BEGIN SOURCE TEXT

In[308]:= LocationTest[txSyntheticCompactness,
Mean@texasdistrictcompactnessdata, {"Sign", "TestConclusion"}]
Out[308]= {5.11282*10^-22,
Row[{"The null hypothesis that ",
Row[{"the ", "mean", " of the population is equal to ", 0.360349,
" "}], "is rejected at the ", Row[{5, " percent level "}],
Row[{"based on the ", "T", " test."}]}]}
Importing Racial Data
I import the following data with the purpose of later comparing racial distributions of my synthetic districts to real ones. All data comes directly from census.gov. I then created associations to calculate the percentage of white and African American people in each synthetic and real district.
Visualization for Analysis of Racial Distribution
Histogram Representing The African American Percentage in both Real and Synthetic Districts for Texas
Histogram[{Flatten[
blackpopsforsyntheticdistricts/totalpopforsyntheticdistricting //
N], TexasDistrictBlackProportion}, Automatic, "Probability",
ChartLegends -> {"Synthetic", "Real"}, ChartLayout -> "Stacked"]
Probability Plot for African Americans in Texas
A Probability Plot Compares the CDF of list against the CDF of a normal distribution.
ProbabilityPlot[{Flatten[
blackpopsforsyntheticdistricts/totalpopforsyntheticdistricting //
N], TexasDistrictBlackProportion},
PlotLegends -> {"Synthetic", "Real"}]
There appears to be a greater deviation in the Texas probability plot than for Massachusetts.
Distribution for Real and Synthetic DIstricts for White People in Texas
Massachusetts
Do the same deviations in patterns apply to a state with a lower African American population percentage?
Histogram[{Flatten[
Massblackpopsforsyntheticdistricts/
Masstotalpopforsyntheticdistricting // N],
MADistrictBlackProportion}, {0, .2, .02}, "PDF",
ChartLegends -> {"Synthetic", "Real"}]
Unlike Texas, Massachusetts is seen sharing the same distribution for both synthetic and real districts. One simple explanation to this is that in states with low African American populations, there is little reason to gerrymander in respect to race.
Probability Plot for African Americans
A Probability Plot Compares the CDF of list against the CDF of a normal distribution
ProbabilityPlot[{Flatten[
Massblackpopsforsyntheticdistricts/Masstotalpopforsyntheticdistricting //
N], MADistrictBlackProportion}, PlotLegends -> {"Synthetic", "Real"}]
For this histogram, I ran FindGraphPartition successfully 2000 times, creating 7200 different districts.
As one can see, the real districts do a pretty good job following the distribution of synthetic districts.
Conclusion
By incorporating graph theory and data for each tract, I have created a new way of creating and analyzing districts. My partitioning algorithms can create realistic, compact, and continuous districts by taking into account the population of each tract and if the tract is on the border of a county. Furthermore, by comparing synthetic districts to real districts in all states, my code could be used to further analyze districts for gerrymandering, both partisan and racial.

END SOURCE TEXT

THINGS TO DO:
(A) In the districting text, where does all the imported racial data come from?
(B) Using the districting text, explain why Massachusetts shows the same distribution of African American percentages for synthetic and real districts.

BEGIN DATA UNDER STUDY

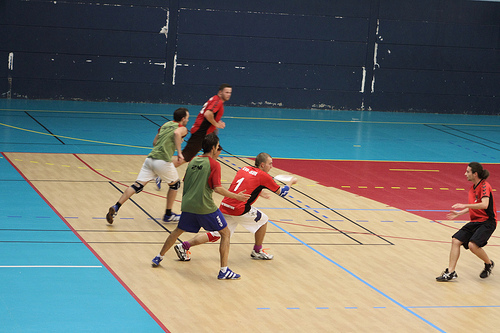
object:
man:
[173, 84, 234, 170]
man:
[218, 152, 299, 263]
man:
[105, 106, 190, 224]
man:
[152, 133, 252, 278]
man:
[434, 161, 497, 284]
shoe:
[217, 267, 242, 281]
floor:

END DATA UNDER STUDY

RESULTS BY TASK:
(A) All of it comes directly from census.gov.

(B) The text offers a simple explanation: in states with low African American populations, there is little reason to gerrymander with respect to race. So, unlike Texas, the real Massachusetts districts match the synthetic distribution.